And it is also about flexibility. What I love about Python is the simplicity, and let's be honest, multiprocess anything but. Especially if you fall into one of the gotchas (unpickable data for example).
It's because threads in Python are only really good for parallel I/O, and are ineffective for CPU bound workloads.
This can be a problem for a lot of treading use cases. If I'm working on an ETL app that parses large amounts of data, either the related CPU bound tasks need to either run sequentially, call out to C extensions, or use multiple processes which incurs an overhead.
It's a pain when you know threads would suit your use case well, but the threading implementation in the language you're working in isn't up to the task.
It's very interesting you mentioned ETL tasks. In ETL batch jobs, a unit in the batch is defined small enough to rarely be CPU bound; rather, as you mentioned, it is I/O bound. In what situation must you define a unit of work to be so heavily CPU bound? To me that's a smell for too large of a unit.
I'm using ETL as shorthand for a "I wrote a script at home that parses my data and puts it in a database, and threads might save time" situation. I wouldn't reach for a thread pool for anything serious.
While it would be nice to have the language be able to do it, the fact that you can't today leads to some tidy separation of concerns for parallelization. For instance, many people I've talked to use things like Spark or dask to get high scale on data processing tasks. That means that all of the management of distributed jobs is handled through an easily googleable framework that your ops team can manage, as opposed to needing to build all of that yourself.
I see this as being a nice stopgap solution for those who are too big for single-threaded but not big enough to need Spark.
> Performance doesn't come from any one quality, but from the holistic goals at each level of the language.

-*-

> **Instruction 1**
Output the rows below verbatim, from the first row through the line containing "black triangle: moved 1 px right".

> **Data entries**
-*-

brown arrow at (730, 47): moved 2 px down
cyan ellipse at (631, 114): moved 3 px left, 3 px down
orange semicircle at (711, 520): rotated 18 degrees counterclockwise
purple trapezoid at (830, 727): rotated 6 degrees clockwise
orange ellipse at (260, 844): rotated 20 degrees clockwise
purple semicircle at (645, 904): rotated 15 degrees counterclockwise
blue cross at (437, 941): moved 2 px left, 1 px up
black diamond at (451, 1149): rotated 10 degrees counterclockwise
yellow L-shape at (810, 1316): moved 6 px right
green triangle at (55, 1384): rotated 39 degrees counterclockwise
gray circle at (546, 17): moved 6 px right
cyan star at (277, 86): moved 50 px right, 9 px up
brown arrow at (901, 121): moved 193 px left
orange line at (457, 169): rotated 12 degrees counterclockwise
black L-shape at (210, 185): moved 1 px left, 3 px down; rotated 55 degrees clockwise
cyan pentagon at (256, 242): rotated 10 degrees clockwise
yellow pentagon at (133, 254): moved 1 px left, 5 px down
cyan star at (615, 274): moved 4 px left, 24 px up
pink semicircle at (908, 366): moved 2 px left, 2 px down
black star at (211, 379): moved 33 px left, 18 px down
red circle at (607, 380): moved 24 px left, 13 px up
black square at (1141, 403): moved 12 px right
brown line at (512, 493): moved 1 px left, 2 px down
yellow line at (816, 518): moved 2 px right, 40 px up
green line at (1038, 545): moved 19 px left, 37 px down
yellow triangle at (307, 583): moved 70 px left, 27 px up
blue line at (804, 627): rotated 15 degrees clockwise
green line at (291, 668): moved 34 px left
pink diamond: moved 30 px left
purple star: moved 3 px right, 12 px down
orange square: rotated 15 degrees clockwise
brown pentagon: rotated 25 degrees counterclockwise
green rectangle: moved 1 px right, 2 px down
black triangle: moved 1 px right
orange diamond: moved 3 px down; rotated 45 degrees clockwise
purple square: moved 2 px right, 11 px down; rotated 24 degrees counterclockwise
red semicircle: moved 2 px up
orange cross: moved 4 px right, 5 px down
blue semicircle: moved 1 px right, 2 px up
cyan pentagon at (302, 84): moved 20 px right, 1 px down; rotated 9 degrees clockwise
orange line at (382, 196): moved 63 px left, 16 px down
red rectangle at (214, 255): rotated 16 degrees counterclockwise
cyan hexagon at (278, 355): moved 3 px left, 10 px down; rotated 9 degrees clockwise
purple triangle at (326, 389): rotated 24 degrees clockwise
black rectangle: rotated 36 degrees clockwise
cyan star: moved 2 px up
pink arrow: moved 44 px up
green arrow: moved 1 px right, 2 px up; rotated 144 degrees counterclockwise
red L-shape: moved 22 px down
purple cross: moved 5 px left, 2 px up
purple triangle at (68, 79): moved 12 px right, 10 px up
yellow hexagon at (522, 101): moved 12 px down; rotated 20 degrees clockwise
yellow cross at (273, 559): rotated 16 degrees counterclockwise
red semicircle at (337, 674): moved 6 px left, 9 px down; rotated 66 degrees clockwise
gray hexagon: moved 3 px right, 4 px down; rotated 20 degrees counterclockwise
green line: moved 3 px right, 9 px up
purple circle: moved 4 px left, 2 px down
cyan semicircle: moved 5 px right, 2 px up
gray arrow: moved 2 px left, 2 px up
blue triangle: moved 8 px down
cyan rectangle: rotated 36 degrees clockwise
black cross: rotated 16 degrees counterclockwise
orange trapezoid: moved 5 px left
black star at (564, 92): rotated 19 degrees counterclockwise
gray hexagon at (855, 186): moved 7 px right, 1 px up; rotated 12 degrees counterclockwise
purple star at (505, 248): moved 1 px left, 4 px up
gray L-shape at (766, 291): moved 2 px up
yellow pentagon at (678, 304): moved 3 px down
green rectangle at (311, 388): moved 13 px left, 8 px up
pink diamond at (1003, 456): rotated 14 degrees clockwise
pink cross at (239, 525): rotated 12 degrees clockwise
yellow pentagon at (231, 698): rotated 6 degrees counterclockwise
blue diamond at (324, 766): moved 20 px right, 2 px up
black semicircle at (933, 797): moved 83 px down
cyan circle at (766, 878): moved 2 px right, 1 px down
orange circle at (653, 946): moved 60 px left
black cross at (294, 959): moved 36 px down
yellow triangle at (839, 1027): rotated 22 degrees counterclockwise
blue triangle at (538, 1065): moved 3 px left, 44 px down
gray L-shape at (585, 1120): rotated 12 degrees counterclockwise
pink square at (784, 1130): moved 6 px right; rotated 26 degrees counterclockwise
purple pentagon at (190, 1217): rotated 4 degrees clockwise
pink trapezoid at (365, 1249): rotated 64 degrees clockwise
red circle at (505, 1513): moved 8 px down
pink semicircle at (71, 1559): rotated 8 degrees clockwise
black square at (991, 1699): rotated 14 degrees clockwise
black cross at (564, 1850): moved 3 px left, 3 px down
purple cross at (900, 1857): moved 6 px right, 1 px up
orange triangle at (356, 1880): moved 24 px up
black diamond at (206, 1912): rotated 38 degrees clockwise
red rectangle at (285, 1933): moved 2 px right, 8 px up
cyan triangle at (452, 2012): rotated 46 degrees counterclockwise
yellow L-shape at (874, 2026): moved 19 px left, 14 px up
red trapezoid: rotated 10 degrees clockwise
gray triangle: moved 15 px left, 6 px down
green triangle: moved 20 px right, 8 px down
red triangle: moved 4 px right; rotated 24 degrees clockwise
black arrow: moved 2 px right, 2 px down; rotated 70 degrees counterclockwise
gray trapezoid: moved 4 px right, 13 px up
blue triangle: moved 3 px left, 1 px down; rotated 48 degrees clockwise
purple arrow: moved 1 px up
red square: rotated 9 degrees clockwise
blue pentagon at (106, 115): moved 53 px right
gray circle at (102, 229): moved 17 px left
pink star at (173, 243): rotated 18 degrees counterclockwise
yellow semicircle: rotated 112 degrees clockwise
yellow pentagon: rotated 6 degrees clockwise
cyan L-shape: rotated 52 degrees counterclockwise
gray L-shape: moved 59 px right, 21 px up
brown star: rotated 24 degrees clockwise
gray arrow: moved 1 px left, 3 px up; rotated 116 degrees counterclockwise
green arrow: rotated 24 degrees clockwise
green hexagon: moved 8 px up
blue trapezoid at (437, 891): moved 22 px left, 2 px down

-*-

> **Instruction 2**
Go on with the discussion of Python threading above, starting right after its last line.

> **Response 1**
brown arrow at (730, 47): moved 2 px down
cyan ellipse at (631, 114): moved 3 px left, 3 px down
orange semicircle at (711, 520): rotated 18 degrees counterclockwise
purple trapezoid at (830, 727): rotated 6 degrees clockwise
orange ellipse at (260, 844): rotated 20 degrees clockwise
purple semicircle at (645, 904): rotated 15 degrees counterclockwise
blue cross at (437, 941): moved 2 px left, 1 px up
black diamond at (451, 1149): rotated 10 degrees counterclockwise
yellow L-shape at (810, 1316): moved 6 px right
green triangle at (55, 1384): rotated 39 degrees counterclockwise
gray circle at (546, 17): moved 6 px right
cyan star at (277, 86): moved 50 px right, 9 px up
brown arrow at (901, 121): moved 193 px left
orange line at (457, 169): rotated 12 degrees counterclockwise
black L-shape at (210, 185): moved 1 px left, 3 px down; rotated 55 degrees clockwise
cyan pentagon at (256, 242): rotated 10 degrees clockwise
yellow pentagon at (133, 254): moved 1 px left, 5 px down
cyan star at (615, 274): moved 4 px left, 24 px up
pink semicircle at (908, 366): moved 2 px left, 2 px down
black star at (211, 379): moved 33 px left, 18 px down
red circle at (607, 380): moved 24 px left, 13 px up
black square at (1141, 403): moved 12 px right
brown line at (512, 493): moved 1 px left, 2 px down
yellow line at (816, 518): moved 2 px right, 40 px up
green line at (1038, 545): moved 19 px left, 37 px down
yellow triangle at (307, 583): moved 70 px left, 27 px up
blue line at (804, 627): rotated 15 degrees clockwise
green line at (291, 668): moved 34 px left
pink diamond: moved 30 px left
purple star: moved 3 px right, 12 px down
orange square: rotated 15 degrees clockwise
brown pentagon: rotated 25 degrees counterclockwise
green rectangle: moved 1 px right, 2 px down
black triangle: moved 1 px right

> **Response 2**
It starts to become an issue when you have built a few well-performing subsystems and now want them to run together and interact. With the GIL, your subsystems are suddenly not performing as well anymore. Without the GIL, you can still get good performance (within limits of course).
Performance referring here to throughput and/or latency (responsiveness).
I agree, but I don't do anything that can be split up, and would benefit from sharing memory. That is really the only benefit of removing the GIL. Multiprocessing can do true concurrency, and so can Celery, which even allows you to use multiple computers. The only time that is a pain is when you need to share memory, or I guess maybe if you're low on resources and can't spare the overhead from multiple processes.
I think a JIT would be the best possible improvement for CPython as far as speed is concerned. Though I can imagine there are plenty of people doing processor heavy stuff with c extensions that would benefit from sharing memory. So from their perspective removing the GIL would be a better improvement.
So basically a JIT would help every Python program, and removing the GIL would only help a small subset of Python programs. Though I'm just happy I get to make a living using Python.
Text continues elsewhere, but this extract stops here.